Bottom 5 Books Read in 2008:
5. Middlemarch - Boring.
4. Moby Dick - Wasted precious hours of my life. This is the only time I ever felt that a Reader's Digest Condensed may have been a better idea. It just went on and on. Hardly any of it was actually story, it was mostly antiquated scientific info on whales and other sea mammals. It felt so choppy and so, so long. I read this during the week of my wedding. Why?
3. The Story of Edgar Sawtelle - the first 150 pages were really well done. After that, it got strange and weird and transparent.

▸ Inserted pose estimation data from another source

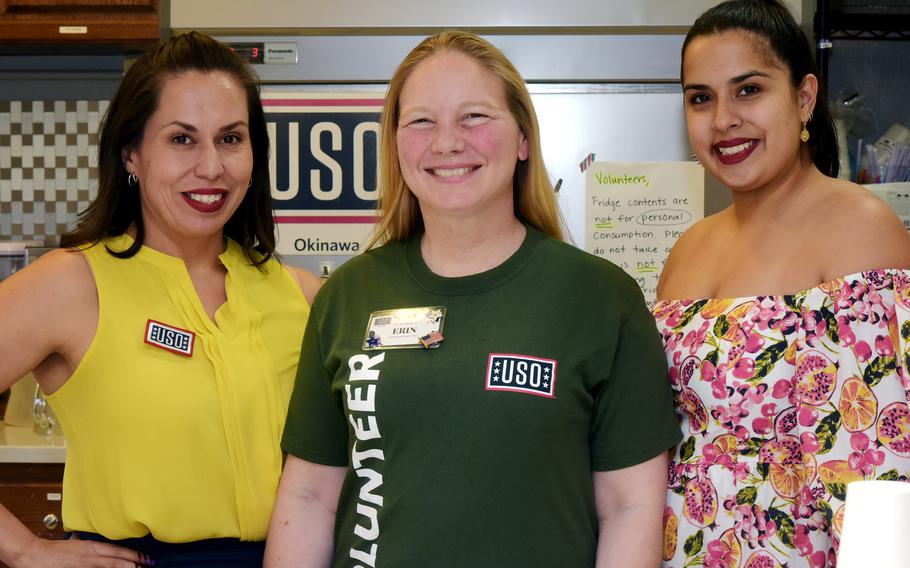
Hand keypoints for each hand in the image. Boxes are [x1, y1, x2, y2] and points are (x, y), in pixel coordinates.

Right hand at [14, 534, 149, 567]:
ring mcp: (84, 566)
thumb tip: (92, 541)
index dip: (132, 554)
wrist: (35, 556)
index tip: (144, 557)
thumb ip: (86, 543)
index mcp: (90, 546)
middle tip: (147, 565)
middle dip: (133, 564)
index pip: (116, 550)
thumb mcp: (75, 543)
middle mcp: (90, 557)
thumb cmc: (54, 550)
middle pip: (116, 561)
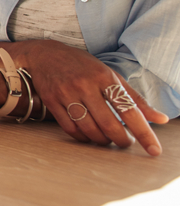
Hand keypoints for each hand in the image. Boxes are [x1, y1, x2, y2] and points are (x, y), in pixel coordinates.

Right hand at [11, 41, 166, 155]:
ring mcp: (67, 94)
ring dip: (103, 140)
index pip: (129, 109)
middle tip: (125, 142)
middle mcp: (85, 85)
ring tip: (108, 139)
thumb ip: (134, 98)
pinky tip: (89, 135)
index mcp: (104, 77)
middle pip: (109, 124)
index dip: (144, 132)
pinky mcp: (52, 102)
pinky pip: (71, 129)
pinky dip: (84, 137)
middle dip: (122, 140)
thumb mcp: (110, 75)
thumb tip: (161, 119)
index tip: (154, 150)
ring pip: (90, 129)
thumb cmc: (82, 66)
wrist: (44, 55)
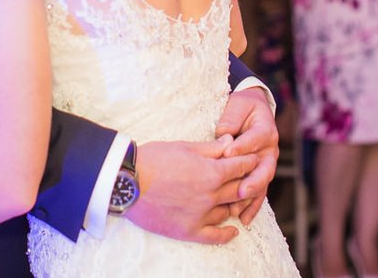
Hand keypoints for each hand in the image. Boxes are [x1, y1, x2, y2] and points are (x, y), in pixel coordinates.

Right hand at [128, 138, 255, 243]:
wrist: (125, 181)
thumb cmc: (152, 159)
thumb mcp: (184, 147)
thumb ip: (211, 148)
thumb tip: (231, 141)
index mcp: (210, 172)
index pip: (240, 167)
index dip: (248, 162)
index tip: (252, 160)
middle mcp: (209, 195)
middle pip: (239, 190)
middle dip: (248, 182)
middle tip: (251, 178)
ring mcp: (200, 215)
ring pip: (228, 211)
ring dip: (236, 204)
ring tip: (238, 199)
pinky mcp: (188, 230)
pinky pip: (214, 236)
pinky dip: (227, 234)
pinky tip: (234, 230)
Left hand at [215, 88, 278, 222]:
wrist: (252, 111)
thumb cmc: (242, 107)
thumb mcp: (238, 105)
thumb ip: (232, 118)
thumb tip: (224, 135)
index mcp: (266, 130)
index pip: (255, 139)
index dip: (242, 146)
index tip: (228, 153)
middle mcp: (269, 150)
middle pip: (264, 168)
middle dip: (253, 181)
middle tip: (241, 190)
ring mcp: (266, 164)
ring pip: (262, 184)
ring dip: (251, 199)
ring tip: (238, 211)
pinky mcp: (260, 175)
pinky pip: (258, 193)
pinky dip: (251, 206)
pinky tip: (243, 218)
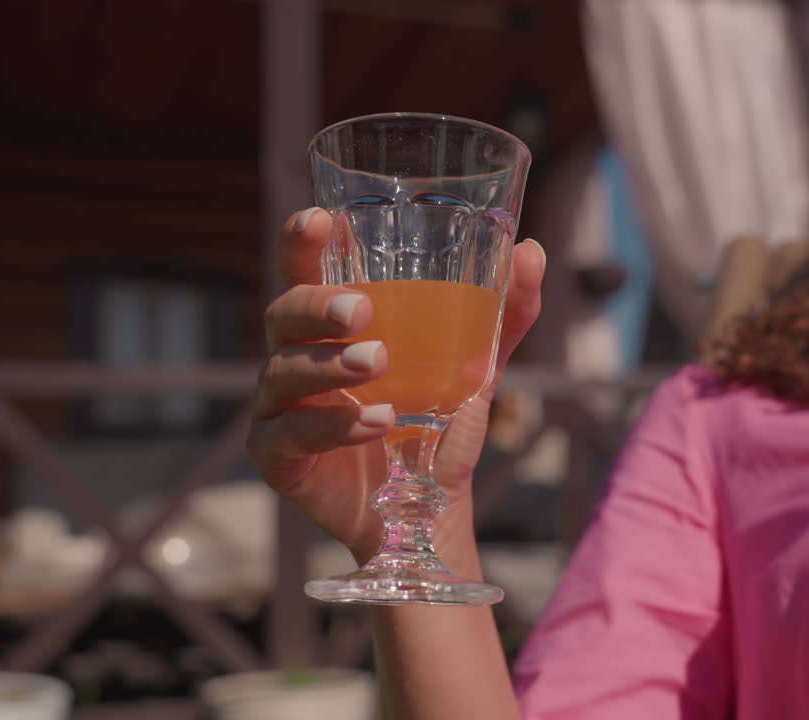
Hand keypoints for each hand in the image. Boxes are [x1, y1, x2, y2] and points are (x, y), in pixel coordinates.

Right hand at [246, 207, 545, 562]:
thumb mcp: (477, 365)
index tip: (319, 220)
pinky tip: (378, 422)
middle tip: (361, 310)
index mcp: (331, 326)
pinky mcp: (278, 458)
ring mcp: (280, 408)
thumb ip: (504, 313)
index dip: (300, 243)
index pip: (302, 271)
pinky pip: (289, 435)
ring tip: (377, 364)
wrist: (431, 504)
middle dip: (315, 306)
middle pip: (282, 315)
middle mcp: (297, 358)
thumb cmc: (437, 422)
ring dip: (329, 366)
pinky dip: (333, 426)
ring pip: (284, 372)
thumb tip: (530, 251)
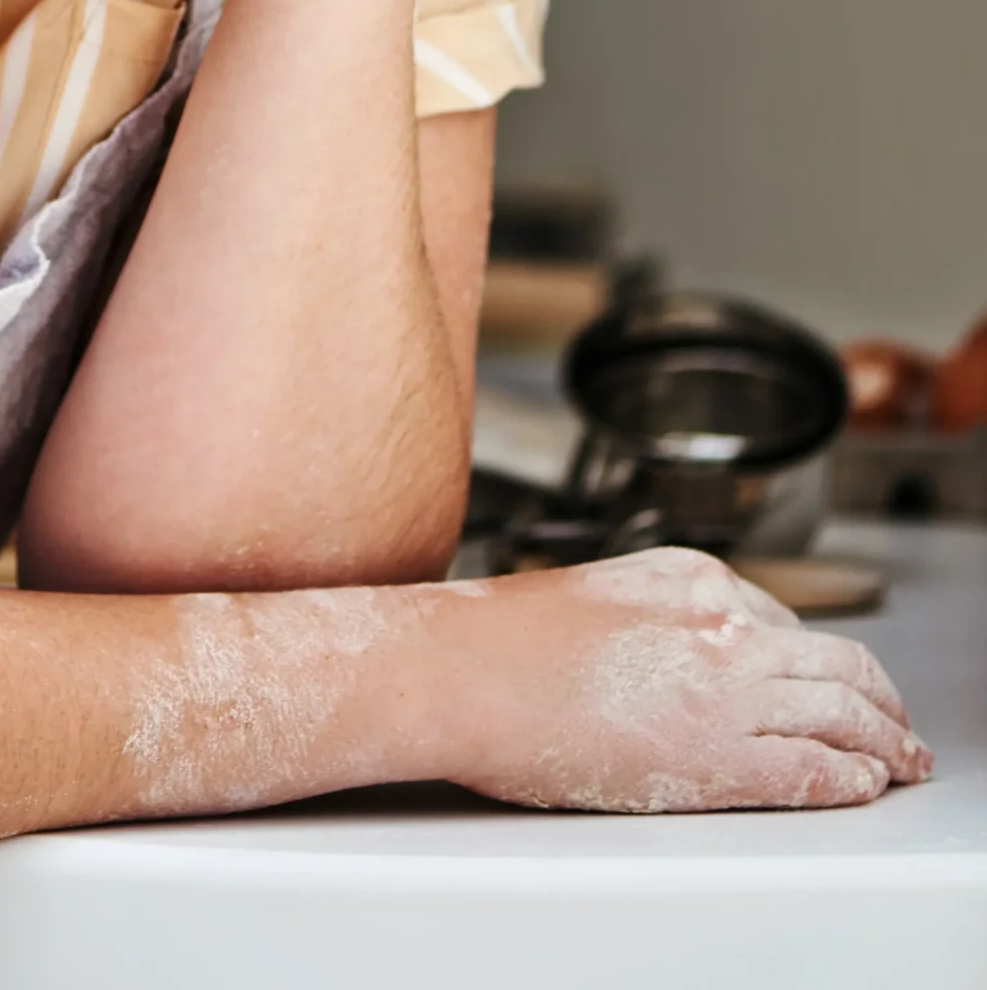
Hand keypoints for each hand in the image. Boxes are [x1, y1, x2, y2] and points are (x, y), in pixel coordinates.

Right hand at [419, 547, 930, 811]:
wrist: (461, 668)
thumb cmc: (501, 640)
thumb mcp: (598, 595)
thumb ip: (656, 617)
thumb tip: (675, 656)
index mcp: (691, 578)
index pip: (784, 622)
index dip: (818, 661)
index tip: (832, 680)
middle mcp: (723, 624)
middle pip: (836, 663)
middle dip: (878, 699)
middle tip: (898, 724)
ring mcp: (726, 690)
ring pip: (842, 714)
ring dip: (885, 742)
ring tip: (903, 760)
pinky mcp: (716, 755)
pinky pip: (811, 771)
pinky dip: (849, 780)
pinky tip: (862, 786)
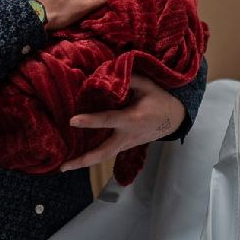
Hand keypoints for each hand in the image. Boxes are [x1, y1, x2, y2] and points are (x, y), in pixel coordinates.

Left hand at [60, 75, 185, 170]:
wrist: (174, 118)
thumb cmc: (160, 99)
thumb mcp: (148, 85)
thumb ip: (128, 79)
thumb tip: (106, 73)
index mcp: (132, 118)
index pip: (108, 120)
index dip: (90, 121)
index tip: (73, 120)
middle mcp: (127, 135)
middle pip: (104, 152)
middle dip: (84, 160)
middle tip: (64, 166)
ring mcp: (127, 144)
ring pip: (104, 156)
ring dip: (85, 162)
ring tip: (65, 167)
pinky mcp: (126, 146)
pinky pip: (108, 153)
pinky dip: (93, 156)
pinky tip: (79, 157)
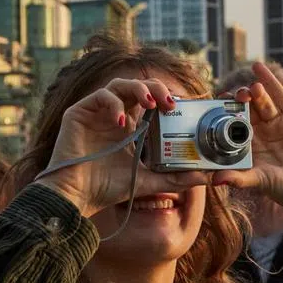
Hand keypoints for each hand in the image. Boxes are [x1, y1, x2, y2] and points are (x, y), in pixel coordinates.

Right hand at [36, 78, 212, 217]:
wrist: (75, 198)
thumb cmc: (106, 189)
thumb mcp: (147, 182)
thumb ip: (175, 178)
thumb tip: (206, 176)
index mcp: (128, 126)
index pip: (149, 101)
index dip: (164, 98)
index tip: (180, 107)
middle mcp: (112, 115)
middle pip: (137, 86)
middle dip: (156, 88)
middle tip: (170, 102)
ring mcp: (95, 112)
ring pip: (119, 84)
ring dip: (138, 89)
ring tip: (151, 103)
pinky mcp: (78, 112)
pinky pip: (100, 96)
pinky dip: (113, 104)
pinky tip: (121, 121)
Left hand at [213, 62, 282, 217]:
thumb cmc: (282, 189)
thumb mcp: (258, 181)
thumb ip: (238, 178)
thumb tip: (214, 180)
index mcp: (246, 144)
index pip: (230, 122)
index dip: (222, 112)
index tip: (214, 104)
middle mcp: (259, 131)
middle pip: (244, 108)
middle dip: (237, 100)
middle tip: (232, 97)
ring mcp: (276, 122)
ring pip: (261, 101)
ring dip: (254, 92)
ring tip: (251, 89)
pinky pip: (279, 96)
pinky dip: (270, 81)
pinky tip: (259, 67)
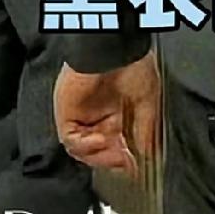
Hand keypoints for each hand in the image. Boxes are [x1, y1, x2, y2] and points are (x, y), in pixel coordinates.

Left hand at [54, 54, 161, 175]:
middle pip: (98, 152)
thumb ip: (145, 129)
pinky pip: (70, 140)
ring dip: (99, 157)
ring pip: (82, 150)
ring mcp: (80, 115)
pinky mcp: (66, 113)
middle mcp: (97, 115)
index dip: (123, 159)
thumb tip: (148, 155)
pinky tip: (100, 141)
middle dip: (112, 161)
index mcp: (116, 111)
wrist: (113, 47)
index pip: (114, 146)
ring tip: (115, 153)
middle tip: (126, 163)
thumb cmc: (132, 64)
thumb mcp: (147, 101)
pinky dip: (84, 146)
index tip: (135, 166)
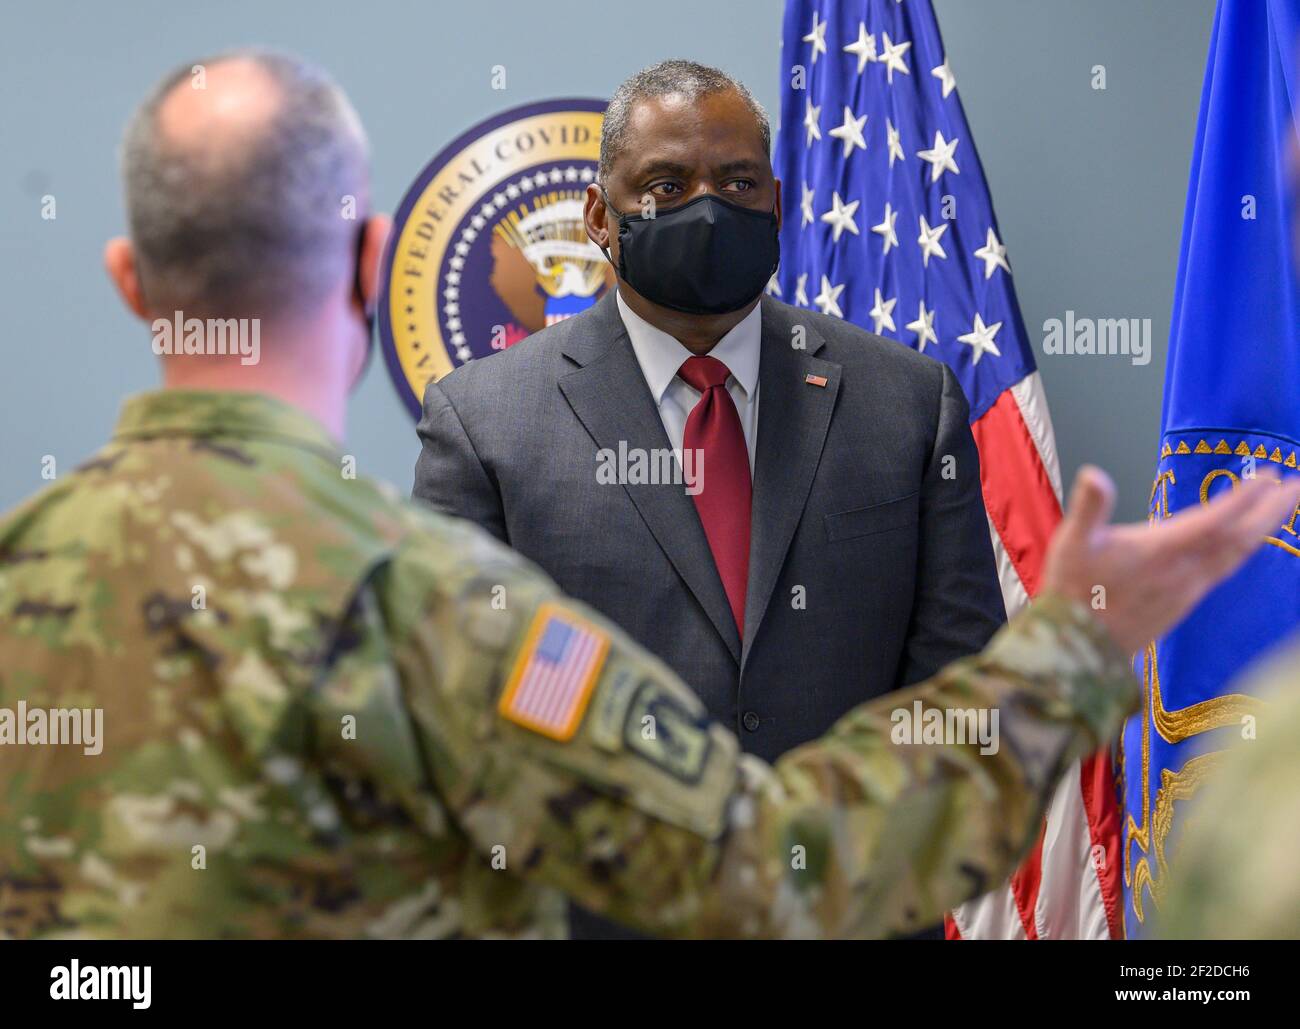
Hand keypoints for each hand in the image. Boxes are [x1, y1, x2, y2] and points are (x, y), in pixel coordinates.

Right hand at [1040, 465, 1299, 653]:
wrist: (1076, 649)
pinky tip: (1241, 543)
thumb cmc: (1072, 591)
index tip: (1270, 476)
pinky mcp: (1183, 603)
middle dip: (1270, 511)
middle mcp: (1182, 572)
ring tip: (1280, 507)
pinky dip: (1241, 550)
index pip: (1214, 521)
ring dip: (1261, 528)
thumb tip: (1093, 474)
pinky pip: (1223, 570)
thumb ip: (1089, 507)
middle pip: (1238, 539)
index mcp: (1159, 551)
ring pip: (1235, 556)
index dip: (1243, 498)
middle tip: (1296, 485)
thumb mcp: (1071, 543)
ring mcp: (1186, 590)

2. Can't think of one that really got under my skin enough to list, but this needs to be #1:
1. Twilight - This book sucked big time. What terrible writing. I read it for work, in attempt to get hip to what the kids are reading these days (I feel old). I keep telling myself that I should calm down, that it's written for teenagers. But then I think that I wouldn't have been so easily fooled as a teen reader. Why are kids reading such crappy books? The movie was just as bad. It was cringe-worthy. Saw that for work, too, and seriously eyed the book I had in my handbag the whole time. Kids, read something better.